The combination of depth and relatively short track-lines meant the pace of the search was pretty rapid. Depending on whether we were towing with the current or against it, the track-lines were taking between 5½ and 9½ hours to run, with most turns taking just a couple of hours. With so much geology to sift through, it was impossible for Williamson’s sonar analyst to keep up the pace. I had my own image-processing system ready to monitor the images in real-time, but I was being constantly dragged away to deal with media issues. I wasn’t supposed to be the main government spokesman for the search, but when the local Courier Mail newspaper began unfairly criticizing Anna Bligh for a website that was created to keep the public informed, I was asked to take on this role. So in addition to directing the search, I was writing a daily search diary for the website and doing interviews with a TV news reporter who came out by helicopter and hovered above us while a cameraman uplinked the video and my voice to the helicopter.

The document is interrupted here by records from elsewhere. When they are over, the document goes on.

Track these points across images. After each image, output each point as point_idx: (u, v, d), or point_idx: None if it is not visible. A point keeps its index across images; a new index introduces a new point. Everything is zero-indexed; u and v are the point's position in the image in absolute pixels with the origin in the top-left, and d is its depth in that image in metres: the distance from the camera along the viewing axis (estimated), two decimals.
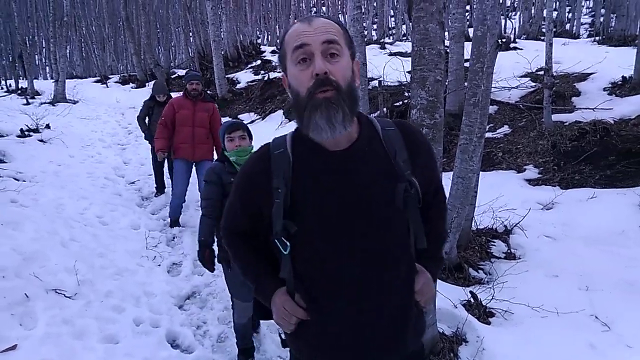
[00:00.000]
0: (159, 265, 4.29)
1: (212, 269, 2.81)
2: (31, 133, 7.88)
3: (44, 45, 27.95)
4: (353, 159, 1.16)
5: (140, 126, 6.28)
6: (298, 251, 1.19)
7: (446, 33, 6.09)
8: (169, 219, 5.36)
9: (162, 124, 5.12)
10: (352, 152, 1.16)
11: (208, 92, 5.36)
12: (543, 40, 8.12)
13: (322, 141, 1.14)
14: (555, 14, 13.75)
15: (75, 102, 12.72)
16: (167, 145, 5.13)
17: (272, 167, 1.19)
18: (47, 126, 8.42)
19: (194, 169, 5.23)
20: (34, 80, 15.76)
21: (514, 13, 24.20)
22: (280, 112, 9.76)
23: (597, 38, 13.16)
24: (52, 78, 17.03)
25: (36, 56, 27.11)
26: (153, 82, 6.53)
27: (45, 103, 12.30)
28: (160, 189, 6.25)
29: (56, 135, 7.97)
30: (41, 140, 7.66)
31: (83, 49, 30.08)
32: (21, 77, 13.58)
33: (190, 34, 17.00)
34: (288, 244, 1.17)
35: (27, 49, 20.37)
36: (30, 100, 12.78)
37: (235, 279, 2.73)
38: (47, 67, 28.20)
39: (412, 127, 1.30)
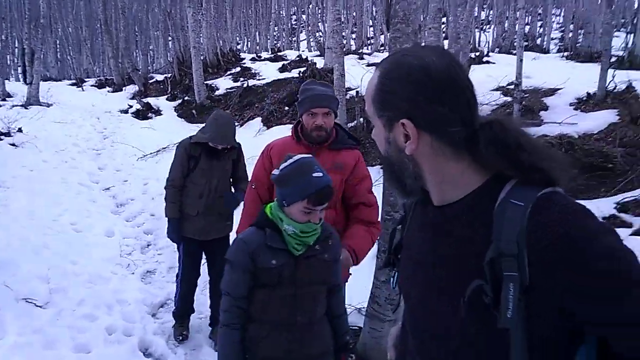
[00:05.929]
0: (133, 273, 4.29)
1: None
2: (2, 137, 7.73)
3: (16, 46, 27.34)
4: (442, 222, 0.91)
5: (168, 202, 3.22)
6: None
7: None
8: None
9: (250, 198, 2.49)
10: (444, 213, 0.90)
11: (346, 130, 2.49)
12: (515, 54, 8.41)
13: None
14: (527, 28, 14.19)
15: (49, 105, 12.48)
16: None
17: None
18: (20, 130, 8.27)
19: None
20: (5, 82, 15.43)
21: (488, 26, 24.84)
22: (259, 119, 9.78)
23: (565, 53, 13.64)
24: (24, 80, 16.66)
25: (8, 57, 26.50)
26: (213, 115, 3.26)
27: (17, 106, 12.04)
28: (183, 315, 3.42)
29: (29, 140, 7.84)
30: (13, 144, 7.52)
31: (58, 51, 29.58)
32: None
33: (170, 38, 16.93)
34: (393, 271, 1.09)
35: None
36: (1, 103, 12.50)
37: None
38: (19, 68, 27.53)
39: (562, 216, 0.75)
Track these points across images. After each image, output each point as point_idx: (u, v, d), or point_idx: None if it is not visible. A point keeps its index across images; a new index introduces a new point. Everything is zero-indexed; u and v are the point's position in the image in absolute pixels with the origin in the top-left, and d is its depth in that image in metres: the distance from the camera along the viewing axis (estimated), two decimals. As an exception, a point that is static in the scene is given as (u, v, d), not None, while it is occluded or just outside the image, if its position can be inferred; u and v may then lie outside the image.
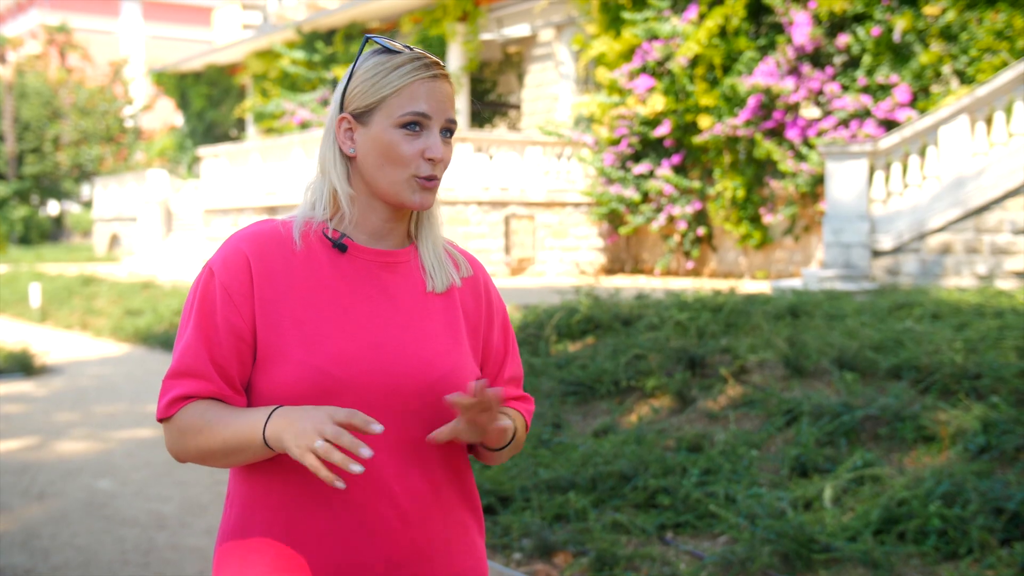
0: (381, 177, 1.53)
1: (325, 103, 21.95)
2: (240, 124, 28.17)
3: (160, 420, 1.52)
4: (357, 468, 1.33)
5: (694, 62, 15.15)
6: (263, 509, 1.52)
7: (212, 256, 1.54)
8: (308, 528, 1.50)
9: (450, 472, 1.59)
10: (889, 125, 13.12)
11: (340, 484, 1.34)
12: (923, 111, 12.77)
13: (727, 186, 15.01)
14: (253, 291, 1.50)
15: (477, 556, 1.63)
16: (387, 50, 1.54)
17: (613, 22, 16.24)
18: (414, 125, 1.51)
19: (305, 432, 1.35)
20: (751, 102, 14.20)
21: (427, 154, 1.51)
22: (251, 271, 1.50)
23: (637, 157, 16.25)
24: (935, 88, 13.03)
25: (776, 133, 14.45)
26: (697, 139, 15.18)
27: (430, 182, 1.53)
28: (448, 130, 1.55)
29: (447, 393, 1.54)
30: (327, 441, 1.34)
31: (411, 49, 1.54)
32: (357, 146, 1.54)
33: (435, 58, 1.55)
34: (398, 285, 1.57)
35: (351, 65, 1.57)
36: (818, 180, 13.77)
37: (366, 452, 1.33)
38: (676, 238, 16.19)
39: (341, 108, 1.56)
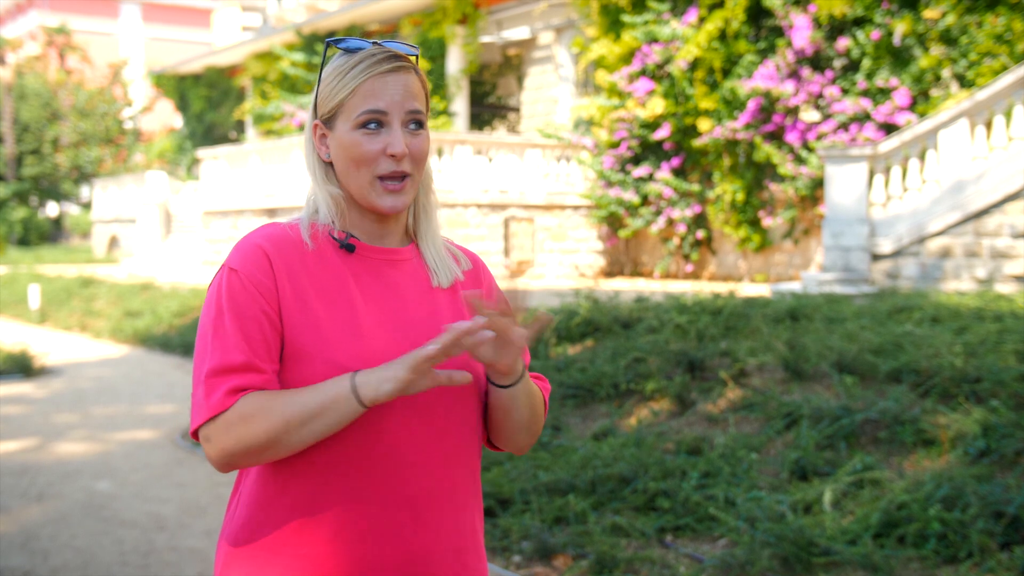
0: (350, 181, 1.54)
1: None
2: (239, 126, 28.17)
3: (209, 418, 1.43)
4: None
5: (694, 65, 15.16)
6: (277, 509, 1.50)
7: (228, 258, 1.51)
8: (321, 528, 1.48)
9: (466, 471, 1.59)
10: (889, 129, 13.13)
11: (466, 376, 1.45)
12: (923, 115, 12.78)
13: (726, 189, 15.01)
14: (277, 286, 1.49)
15: (481, 558, 1.64)
16: (348, 51, 1.54)
17: (613, 25, 16.25)
18: (372, 124, 1.50)
19: (406, 362, 1.40)
20: (751, 105, 14.21)
21: (388, 150, 1.50)
22: (273, 267, 1.49)
23: (636, 160, 16.26)
24: (935, 92, 13.04)
25: (776, 136, 14.46)
26: (697, 142, 15.19)
27: (398, 182, 1.52)
28: (415, 122, 1.53)
29: (461, 385, 1.53)
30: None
31: (376, 44, 1.53)
32: (331, 151, 1.56)
33: (401, 49, 1.54)
34: (405, 282, 1.58)
35: (319, 71, 1.57)
36: (818, 183, 13.78)
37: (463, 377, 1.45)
38: (675, 241, 16.19)
39: (316, 114, 1.57)
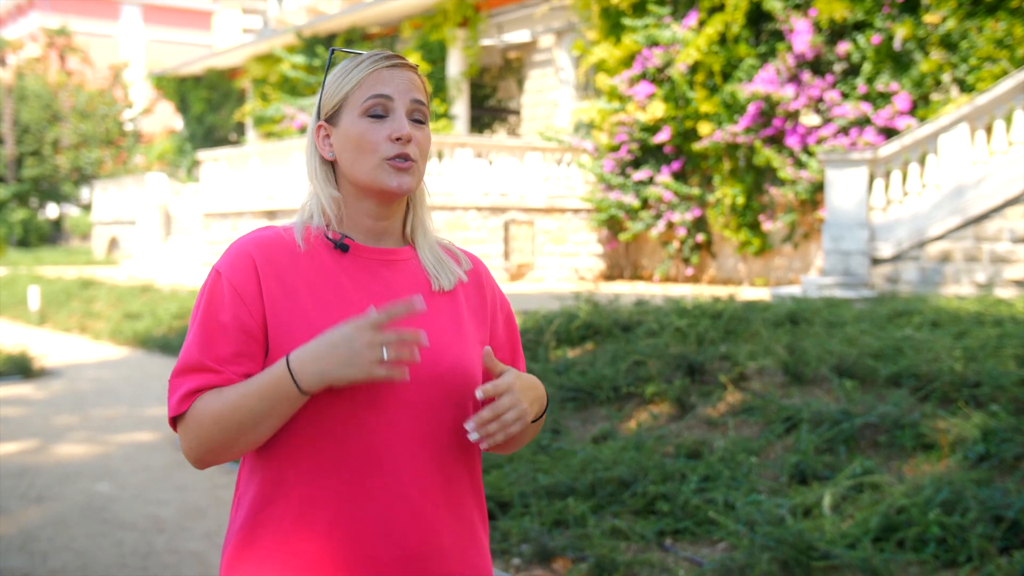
0: (358, 169, 1.56)
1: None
2: (240, 128, 28.17)
3: (173, 418, 1.52)
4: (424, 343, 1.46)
5: (694, 69, 15.17)
6: (273, 511, 1.52)
7: (217, 261, 1.57)
8: (318, 524, 1.50)
9: (462, 467, 1.60)
10: (889, 133, 13.14)
11: (406, 374, 1.45)
12: (923, 119, 12.79)
13: (727, 193, 15.02)
14: (261, 291, 1.52)
15: (483, 554, 1.64)
16: (353, 55, 1.61)
17: (613, 28, 16.26)
18: (377, 109, 1.55)
19: (357, 353, 1.43)
20: (751, 109, 14.22)
21: (393, 134, 1.54)
22: (258, 271, 1.53)
23: (637, 163, 16.27)
24: (935, 96, 13.05)
25: (776, 140, 14.47)
26: (697, 146, 15.20)
27: (404, 162, 1.55)
28: (418, 113, 1.58)
29: (456, 384, 1.56)
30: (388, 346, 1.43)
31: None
32: (335, 148, 1.59)
33: (399, 55, 1.60)
34: (400, 282, 1.60)
35: (323, 77, 1.63)
36: (818, 187, 13.79)
37: (424, 341, 1.45)
38: (675, 244, 16.20)
39: (319, 116, 1.62)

By day four of the search we had completed seven of the fifteen tracklines, and covered roughly 60 per cent of the search box at least once. As my aim was to cover all areas of the box a minimum of 200 per cent, we had effectively searched the entire high-probability area twice, even though we were less than halfway through the
Phase 1 plan. By this time the influence of the cold-core eddy was diminishing and the EAC was rapidly increasing in strength, as David Griffin had predicted. In the space of less than twenty-four hours, the current speed had risen from two knots to four knots: the EAC was back with a vengeance. The only way the marine crew of our support vessel, the Seahorse Spirit, could stay on track in such conditions was to engage both her powerful bow and stern tunnel thrusters and ‘crab’ down the lines at an angle of forty-five degrees. I doubt anyone trying to sleep in the ship’s lower decks that evening got any rest at all.
Mike Kelly, Williamson’s sonar analyst, had carefully picked out six targets that matched the characteristics for Centaur I had given him. Using the CSIRO bathymetric data as a backdrop, he was able to overlay the side-scan sonar imagery on top, allowing the targets to be viewed in a three-dimensional perspective. This helped us assess whether they were geology or man-made. However, as none of the targets could be classified as a wreck at this point, I decided to stop the wide-swath search in order to collect higher-resolution imagery on each of the six. The spacing of the targets was such that we could image them all on one multi-leg track-line, but unfortunately we were at the wrong end of the search box to achieve this because of the strong southerly-flowing EAC. We needed to start back up at the northern end of the box, which meant running one more wide-swath track-line to get the SM-30 towfish in position. It was at the end of this track-line (no. 13), as the Williamson team were hauling in tow cable in preparation for the upcoming turn, that disaster struck.